Love and Monsters (2020)
Directed by Michael Matthews
Who’d have thought the apocalypse could be so . . . green? Most fictional dystopias or disaster movies on celluloid are often expected to—or at least try to invoke—a color palette reverting to the bleak, muted shades of a doomed existence—one that is expected to follow a catastrophe. Love and Monsters by director Michael Matthews radically departs from such genre codes, and the result is strangely soothing. Many ingredients go into making this concoction—gloriously macabre monsters (obviously), nature in its absolute wildest ecologies, diverse colonies of survivors, talking robots, and the steady undercurrent of self-deprecating humor much needed to literally navigate the routes of a perilous journey—but the standalone aspect among all would be a classical quest for love. At its heart, Love and Monsters is a rather simple yet quite daunting tale on what it means to love, and what companionship means in disaster ecologies where the limits of both nature and human bonds turn unpredictable.

# DATA SEGMENT
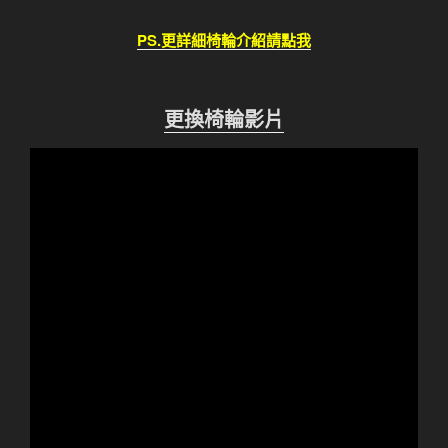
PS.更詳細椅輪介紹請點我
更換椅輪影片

# TASK ITEM
Pick up the review of the film Love and Monsters after its final sentence and continue writing it.

# EXERCISE RESULT
The story follows one Joel Dawson of Fairfield, California—an adolescent boy seemingly in the early throes of love with high school sweetheart Aimee—both completely oblivious of the unforeseen military consequences of blowing an Earthbound asteroid to bits. Cut to seven years later, the world’s quite a different landscape, and quieter too. Cutting through the silence is mostly the ominous chitter of creepy-crawlies now fearlessly roaming about the planet, camouflaged in plain sight—and the radio correspondence shared between colonies through an open frequency through which Joel and Aimee are both miraculously able to reconnect. Things aren’t looking up for Joel who is evidently bottling up a lot of emotions within, like any teenage-turned-adult processing the near-end-of-the-world would. The only way he can maintain a semblance of normalcy in such ultra-solitary times is by reliving his last memories of Aimee and a faint hope that they still might stand a chance as lovers. It is not until Joel’s own colony suffers a breach and a casualty that he decides to leave the relative safety and comfort of his bunker/home and sets out on a minimum seven-day journey to break his lover’s hiatus.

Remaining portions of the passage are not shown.